目的:电子健康档案(EHR)数据中有很大一部分是由非结构化的医学语言文本组成的。这种文本的格式通常是灵活的和不一致的,使得它具有挑战性,用于预测建模,临床决策支持和数据挖掘。大型语言模型(llm)理解上下文和语义变化的能力使它们成为标准化医学文本的有前途的工具。在这项研究中,我们开发并评估了使用大语言模型构建的临床文本规范化管道。方法:我们实现了四种基于llm的归一化策略(零概率召回、提示召回、语义搜索和基于检索增强生成的归一化[RAGnorm])和一种基于TF-IDF的字符串匹配的基线方法。我们评估了三个snomed -映射条件术语数据集的性能:[1]是肿瘤学特定数据集,[2]是机构医疗条件的代表性样本,[3]是来自我们机构的常见条件代码数据集(>1000次使用)。我们通过记录预测和真实SNOMED CT项之间的平均最短路径长度来测量性能。此外,我们根据TAC 2017药物标签注释对我们的模型进行了基准测试,该注释将术语标准化到医学词典监管活动(MedDRA)首选术语。结果:我们发现RAGnorm在每个数据集中都是最有效的,对于特定领域的数据集实现了0.21的平均最短路径长度,对于采样数据集实现了0.58,对于top terms数据集实现了0.90。在TAC2017会议的任务4中,它取得了88.01的微F1分数,在不查看提供的训练数据的情况下超越了所有其他模型。结论:我们发现以检索为中心的方法克服了传统LLM对这项任务的限制。生物医学自由文本规范化需要进一步探索RAGnorm及相关检索技术。
本文章由计算机程序翻译,如有差异,请以英文原文为准。
Biomedical text normalization through generative modeling

Objective

A large proportion of electronic health record (EHR) data consists of unstructured medical language text. The formatting of this text is often flexible and inconsistent, making it challenging to use for predictive modeling, clinical decision support, and data mining.

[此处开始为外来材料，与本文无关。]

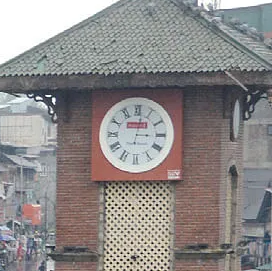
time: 3:01
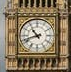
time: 10:42
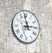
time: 2:58
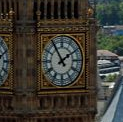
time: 1:54
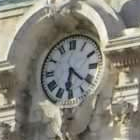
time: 6:21
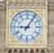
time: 9:05
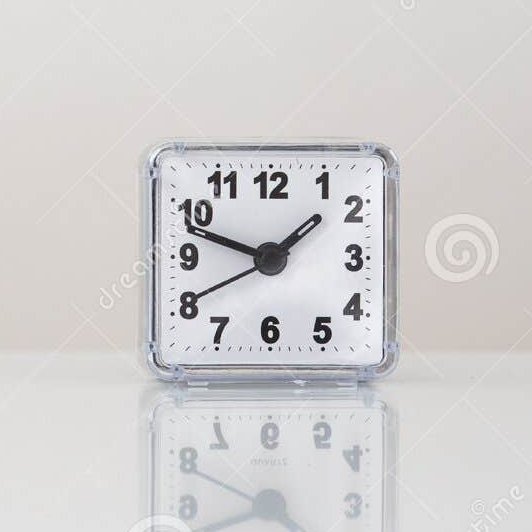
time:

Large language models’ (LLMs) ability to understand context and semantic variations makes them promising tools for standardizing medical text. In this study, we develop and assess clinical text normalization pipelines built using large-language models.

Methods

We implemented four LLM-based normalization strategies (Zero-Shot Recall, Prompt Recall, Semantic Search, and Retrieval-Augmented Generation based normalization [RAGnorm]) and one baseline approach using TF-IDF based String Matching. We evaluated performance across three datasets of SNOMED-mapped condition terms: [1] an oncology-specific dataset, [2] a representative sample of institutional medical conditions, and [3] a dataset of commonly occurring condition codes (>1000 uses) from our institution. We measured performance by recording the mean shortest path length between predicted and true SNOMED CT terms. Additionally, we benchmarked our models against the TAC 2017 drug label annotations, which normalizes terms to the Medical Dictionary for Regulatory Activities (MedDRA) Preferred Terms.

Results

We found that RAGnorm was the most effective throughout each dataset, achieving a mean shortest path length of 0.21 for the domain-specific dataset, 0.58 for the sampled dataset, and 0.90 for the top terms dataset. It achieved a micro F1 score of 88.01 on task 4 of the TAC2017 conference, surpassing all other models without viewing the provided training data.

Conclusion

We find that retrieval-focused approaches overcome traditional LLM limitations for this task. RAGnorm and related retrieval techniques should be explored further for the normalization of biomedical free text.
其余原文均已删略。